La mano che entrambi – assessore e Provveditore – possono dare in quest’ottica è in ogni modo fondamentale. Detto passaporto è un documento volto a certificare le esperienze acquisite dai volontari, svolgendo attività di cittadinanza attiva e solidarietà. Non ha valore legale, ma evidenzia “capacità relazionali fondamentali in molte attività professionali”.

 Il documento, composto, da una ventina di pagine, certifica i percorsi compiuti e le abilità che lo studente volontario ha acquisito partecipando alle attività del terzo settore. Terzo settore che è molto ben rappresentato nel territorio comunale. Il diploma scolastico è, infatti, una credenziale sempre più valorizzata da aziende ed enti, perché impegnarsi dentro un’associazione di volontariato significa avere acquisito competenze relazionali che si rivelano fondamentali in molte attività professionali”.
L’obiettivo finale è arrivare a copiare l’esempio francese, dove dal 2007 le attività di volontariato non solo vengono inserite nel curriculum personale, ma servono anche a giovani e disoccupati a trovare lavoro più facilmente. Il tutto grazie al “Passeport benevole”, in cui vengono certificate e garantite le proprie prestazioni del settore. Su 14 milioni di persone, tanti sono i volontari in Francia, oltre 800mila hanno il passaporto. Funziona allo stesso modo più o meno anche in Germania, Svizzera, Estonia e Austria.

La mia speranza è quella che si possa promuovere una azione volta ad attirare il maggior numero di giovani, ma anche quella di dare una mano in questo periodo di crisi. Di effetti benefici del volontariato parla anche il Cev, il centro europeo del volontariato, che afferma come per ogni euro impiegato nelle organizzazioni del settore, si producono servizi e si crea un valore pari a oltre 13 volte il denaro investito.

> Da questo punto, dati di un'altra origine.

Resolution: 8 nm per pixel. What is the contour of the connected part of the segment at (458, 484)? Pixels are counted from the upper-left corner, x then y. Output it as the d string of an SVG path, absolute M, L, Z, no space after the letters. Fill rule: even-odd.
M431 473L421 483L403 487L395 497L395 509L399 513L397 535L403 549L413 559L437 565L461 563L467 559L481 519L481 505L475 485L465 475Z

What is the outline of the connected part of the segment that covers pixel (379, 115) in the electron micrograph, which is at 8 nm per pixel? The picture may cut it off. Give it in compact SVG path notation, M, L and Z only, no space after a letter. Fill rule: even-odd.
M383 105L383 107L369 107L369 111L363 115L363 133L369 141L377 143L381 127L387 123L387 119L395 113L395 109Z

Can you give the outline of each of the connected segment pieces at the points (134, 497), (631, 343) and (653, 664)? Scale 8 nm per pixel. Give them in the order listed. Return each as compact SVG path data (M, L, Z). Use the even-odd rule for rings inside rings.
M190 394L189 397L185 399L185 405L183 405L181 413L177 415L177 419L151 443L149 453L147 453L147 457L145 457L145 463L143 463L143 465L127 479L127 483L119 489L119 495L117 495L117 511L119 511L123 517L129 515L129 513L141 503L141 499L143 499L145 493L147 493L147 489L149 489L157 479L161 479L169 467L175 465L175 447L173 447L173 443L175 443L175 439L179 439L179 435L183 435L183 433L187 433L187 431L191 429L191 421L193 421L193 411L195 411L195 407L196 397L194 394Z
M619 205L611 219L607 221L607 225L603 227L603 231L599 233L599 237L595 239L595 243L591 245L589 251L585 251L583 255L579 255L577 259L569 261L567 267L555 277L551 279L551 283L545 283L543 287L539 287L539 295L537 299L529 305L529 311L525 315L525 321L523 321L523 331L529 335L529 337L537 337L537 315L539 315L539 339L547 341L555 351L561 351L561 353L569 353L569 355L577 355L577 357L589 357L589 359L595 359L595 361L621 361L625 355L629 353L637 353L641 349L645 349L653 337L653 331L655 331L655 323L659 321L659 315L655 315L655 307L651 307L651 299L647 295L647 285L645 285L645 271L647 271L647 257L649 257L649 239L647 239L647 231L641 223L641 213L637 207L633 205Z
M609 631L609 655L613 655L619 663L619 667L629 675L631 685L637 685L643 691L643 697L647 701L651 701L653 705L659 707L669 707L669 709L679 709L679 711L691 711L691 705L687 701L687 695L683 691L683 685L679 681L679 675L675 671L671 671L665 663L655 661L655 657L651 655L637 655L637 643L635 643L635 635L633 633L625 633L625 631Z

Non è però così semplice arrivare a organizzare tutto il percorso per l’istituzione del ‘Passaporto’: almeno in Italia, bisogna prima sfidare lo scetticismo dei dirigenti scolastici. Per questo ho scritto al provveditore agli studi.

Non solo i dirigenti scolastici sono il problema da risolvere. Poi bisognerà seguire un tavolo tecnico con docenti, dirigenti e rappresentanti delle associazioni di categoria per stabilire le linee guida e progettare insieme i percorsi di volontariato. Attraverso il passaporto vorrei incentivare i ragazzi a entrare nel terzo settore. Sarebbe per questo utile magari ricorrere al tema dell’Expo così da rendere l’argomento più affascinante per i ragazzi. Un’iniziativa volta ad coinvolgere di più i ragazzi nel mondo del volontariato, farebbe bene prima di tutto a loro.

L’idea del passaporto del volontariato va in questa direzione. L’importante è che l’iniziativa non si fermi a qualche timbro su un “similpassaporto”. Intendiamoci: già così si tratterebbe di un lungo passo in avanti. Si può, però, fare di più. Esperienze plurime e di lunga data insegnano che chi scopre da giovane l’emozione dell’aiutare gli altri, poi ne ha la vita cambiata. Un altro discorso, sarebbe riconoscere e certificare le competenze che i ragazzi possono acquisire tramite il volontariato. In questo modo, si aiuterebbero i nostri giovani a dare un senso ai momenti difficili della ricerca del lavoro e nello Stesso tempo, ad acquistare esperienze da scrivere nel curriculum. Senza contare, che a qualcuno il non-profit potrebbe davvero offrire opportunità di occupazione (con più forza, intelligenza e tempo si possono, infatti, promuovere attività partecipando a bandi di concorso sia regionali e nazionali e europei). Tutto questo però può essere fatto solo a due condizioni. La volontà politica di portare a termine il progetto. E la collaborazione della scuola. A partire dai dirigenti scolastici.

Sperando possano avere meditato sulla proposta loro inviata due volte, ho proposto un incontro all’assessore e al provveditore per discuterla e li ho invitati ad assumere preventivamente ogni informazione operativa e utile nei Comuni indicati in Italia, che già hanno assunto provvedimenti a favore del passaporto.